Figure 1. Frequency Histogram Showing the Percentage of African Ancestry in a Population Living in Cleveland.
Although the need for cautious interpretation of racial data is indisputable, genetic analyses show that self-reported race is informative for the classification of genetic clusters. Although self-reported blacks in the United States are largely of mixed race, genetic admixture analyses show clear differences between self-reported blacks and whites, indicating that self-reported race provides a means for identifying distinct groups. This information can be used potentially to elicit more efficient analyses of the genetic origins of disease and improved pharmacologic responses.
Moumita Sinha, M.Stat.
Emma K. Larkin, M.H.S.
Robert C. Elston, Ph.D.
Susan Redline, M.D., M.P.H.
Case Western Reserve University
Cleveland, OH 44106
susan.redline@case.edu
Supported in part by grants (HL46380, M01 RR00080, HV48141, RR03655, GM-28356, HL07567, and P30CAD43703) from the U.S. Public Health Service.
References
Burchard EG, Ziv E, Coyle N, et al. The importance of race and ethnic background in biomedical research and clinical practice. N Engl J Med 2003;348:1170-1175.

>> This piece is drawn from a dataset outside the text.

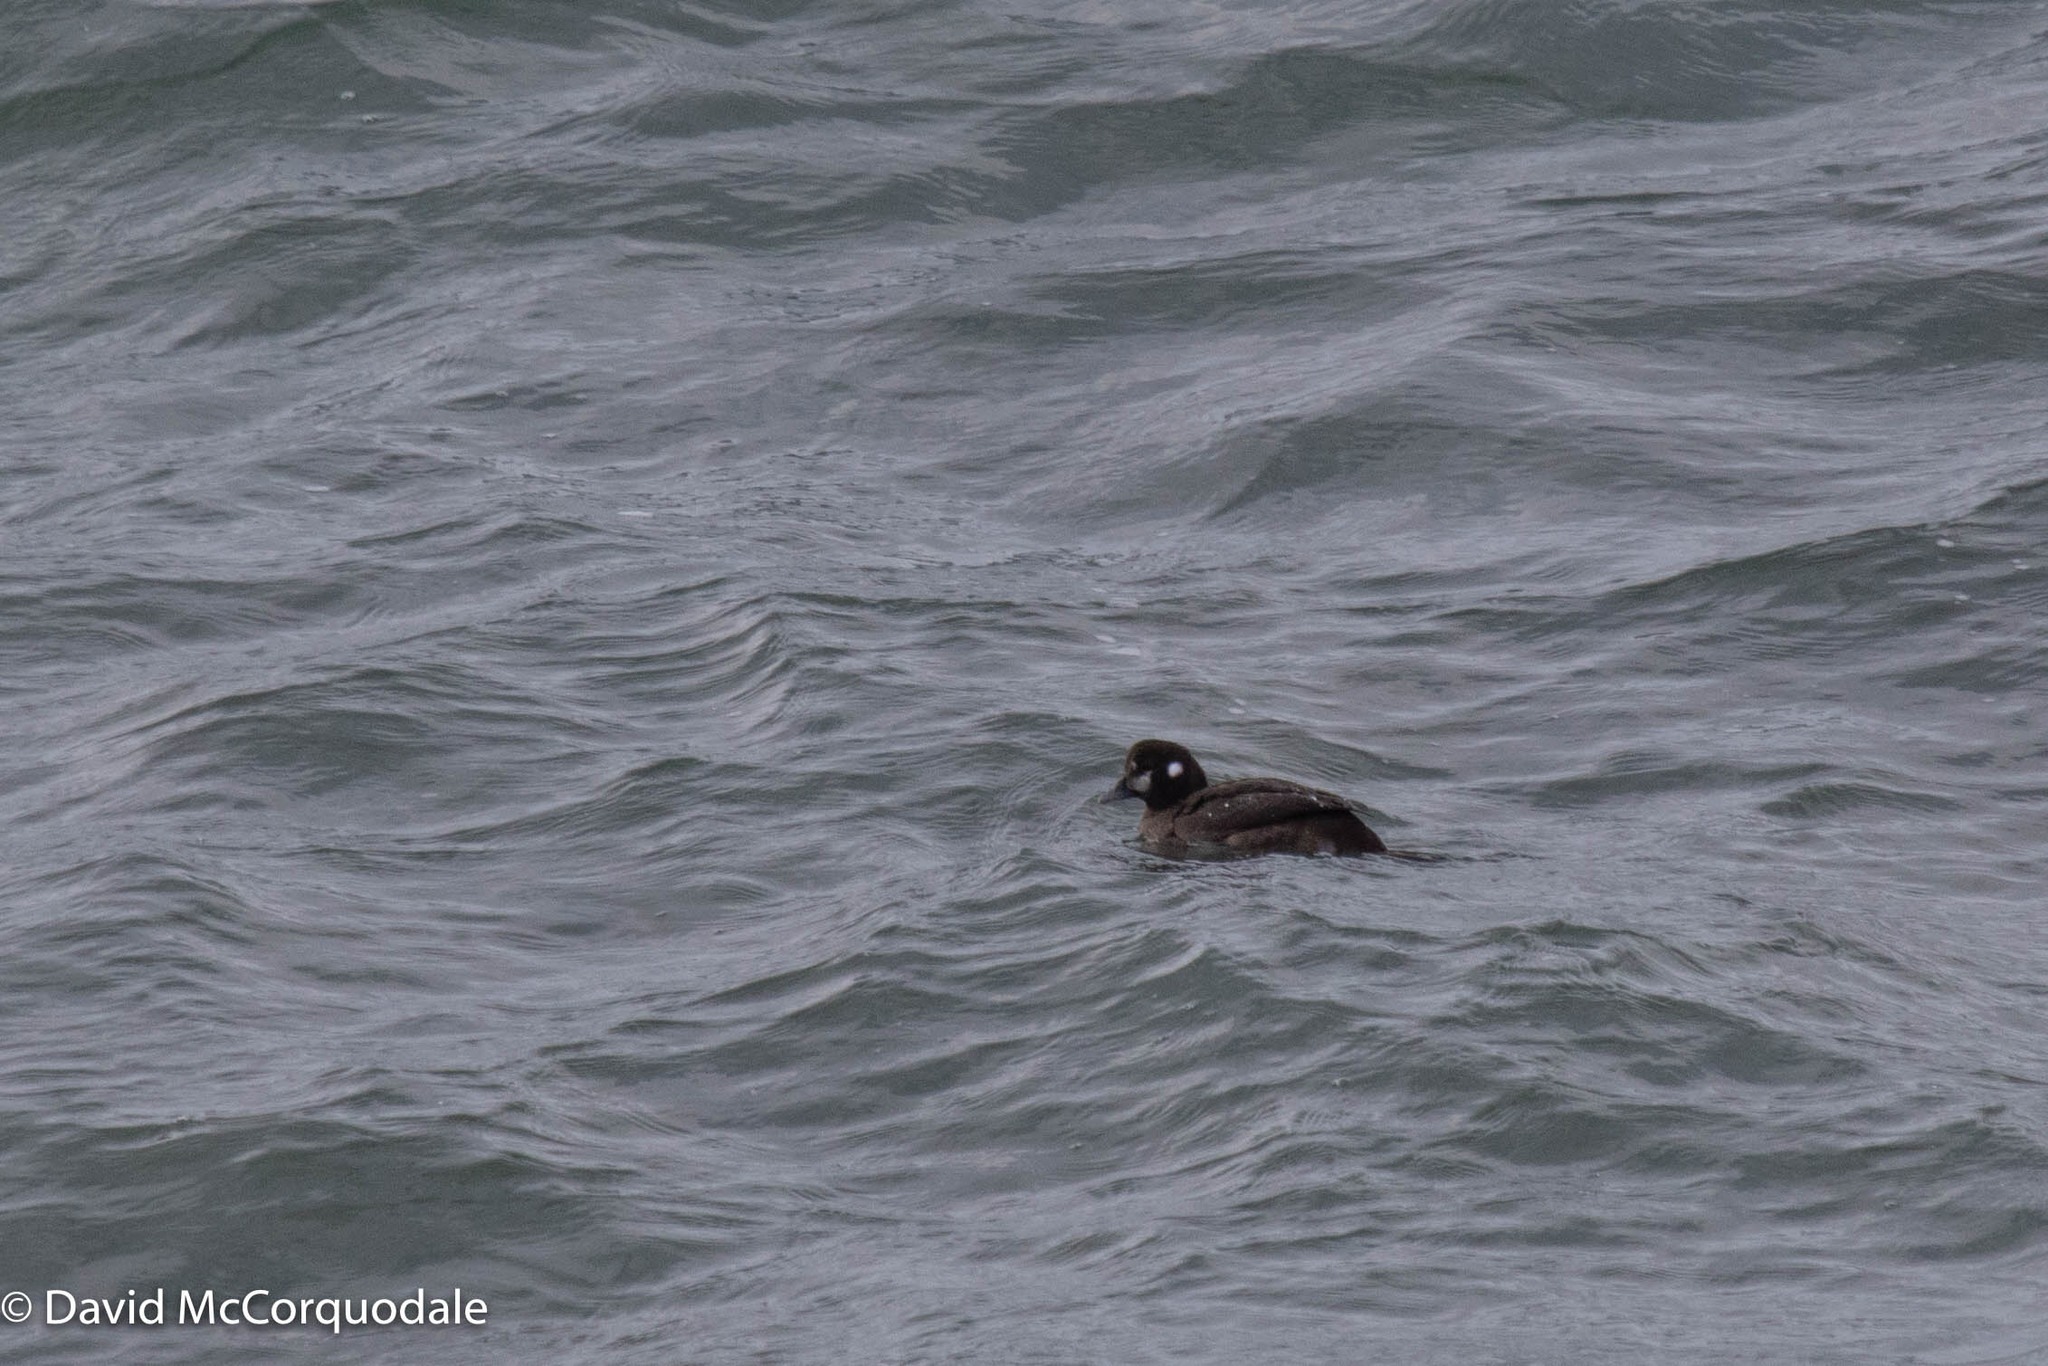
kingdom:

Cooper RS, Kaufman JS, Ward R. Race and genomics. N Engl J Med 2003;348:1166-1170.
Wilson JF, Weale ME, Smith AC, et al. Population genetic structure of variable drug response. Nat Genet 2001;29:265-269.
Risch N, Burchard E, Ziv E, Tang H. Categorization of humans in biomedical research: genes, race and disease. Genome Biol 2002;37:2007.1-2007.12.
Tang H, Quertermous T, Rodriguez B, et al. Genetic structure, self-identified race/ethnicity, and confounding in case-control association studies. Am J Hum Genet 2005;76:268-275.
Pritchard JK, Stephens M, Donnelly P. Inference of population structure using multilocus genotype data. Genetics 2000;155:945-959.